Depuis la mort de son frère, Hugo vit avec un secret qu’il ne peut ni oublier ni confier. Ce soir-là, il aurait pu tout changer — mais il ne l’a pas fait. Sa mère le croit innocent, le pense victime. Lui seul sait qu’il est aussi coupable.

Status
Complete
Chapters
7
Rating
n/a
Age Rating
18+

Chapitre 1 : Le jour du retour

Le réveil d’Hugo sonne trop tôt, comme chaque matin. La lumière grise filtre à travers les volets, et la maison respire ce calme tendu qu’il connaît par cœur. En bas, sa mère s’affaire déjà. Il entend le bruit du café qui déborde, la tasse posée un peu trop fort sur la table, le soupir qui précède toujours la phrase du jour.

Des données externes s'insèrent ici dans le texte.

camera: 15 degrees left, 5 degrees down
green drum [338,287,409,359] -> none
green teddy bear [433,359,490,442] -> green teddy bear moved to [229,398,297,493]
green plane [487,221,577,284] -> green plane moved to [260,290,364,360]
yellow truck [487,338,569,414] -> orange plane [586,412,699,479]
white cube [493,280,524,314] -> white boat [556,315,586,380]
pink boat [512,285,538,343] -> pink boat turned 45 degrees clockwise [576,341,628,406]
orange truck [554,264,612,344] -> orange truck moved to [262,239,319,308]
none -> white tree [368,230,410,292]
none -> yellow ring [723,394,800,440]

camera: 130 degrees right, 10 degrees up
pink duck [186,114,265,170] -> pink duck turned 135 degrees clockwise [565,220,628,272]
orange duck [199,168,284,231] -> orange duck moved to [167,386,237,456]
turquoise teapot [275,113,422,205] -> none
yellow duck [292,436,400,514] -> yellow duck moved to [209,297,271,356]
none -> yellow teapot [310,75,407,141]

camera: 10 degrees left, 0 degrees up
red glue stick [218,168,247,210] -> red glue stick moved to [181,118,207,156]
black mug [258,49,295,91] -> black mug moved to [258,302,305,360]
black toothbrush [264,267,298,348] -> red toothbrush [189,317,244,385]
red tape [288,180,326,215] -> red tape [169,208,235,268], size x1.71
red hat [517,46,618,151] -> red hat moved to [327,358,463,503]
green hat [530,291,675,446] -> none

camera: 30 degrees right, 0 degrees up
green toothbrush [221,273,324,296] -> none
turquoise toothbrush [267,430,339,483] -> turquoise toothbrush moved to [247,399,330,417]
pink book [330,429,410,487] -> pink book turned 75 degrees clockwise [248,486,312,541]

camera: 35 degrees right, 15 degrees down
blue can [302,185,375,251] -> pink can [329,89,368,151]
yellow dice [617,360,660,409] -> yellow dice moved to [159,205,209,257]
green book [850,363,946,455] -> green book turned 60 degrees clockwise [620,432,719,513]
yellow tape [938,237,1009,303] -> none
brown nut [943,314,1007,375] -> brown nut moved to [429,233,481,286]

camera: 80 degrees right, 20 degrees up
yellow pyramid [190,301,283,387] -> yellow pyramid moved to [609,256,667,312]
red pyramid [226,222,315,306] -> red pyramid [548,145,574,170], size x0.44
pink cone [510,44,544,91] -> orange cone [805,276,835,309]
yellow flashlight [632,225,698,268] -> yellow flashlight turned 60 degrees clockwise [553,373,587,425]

— Tu vas encore être en retard, lance-t-elle sans lever les yeux.

— J’ai compris, répond Hugo, la voix un peu lasse. Elle ne dit rien d’autre. Entre eux, les mots sont devenus une monnaie rare : on les échange quand c’est nécessaire, jamais pour le plaisir. Luc, lui, descend quelques minutes plus tard, pieds nus, un sourire éclatant au visage. Même encore mal réveillé, il dégage cette énergie qui semble défier la morosité de la maison.

— Salut, p’tit frère. Hugo lève les yeux au ciel.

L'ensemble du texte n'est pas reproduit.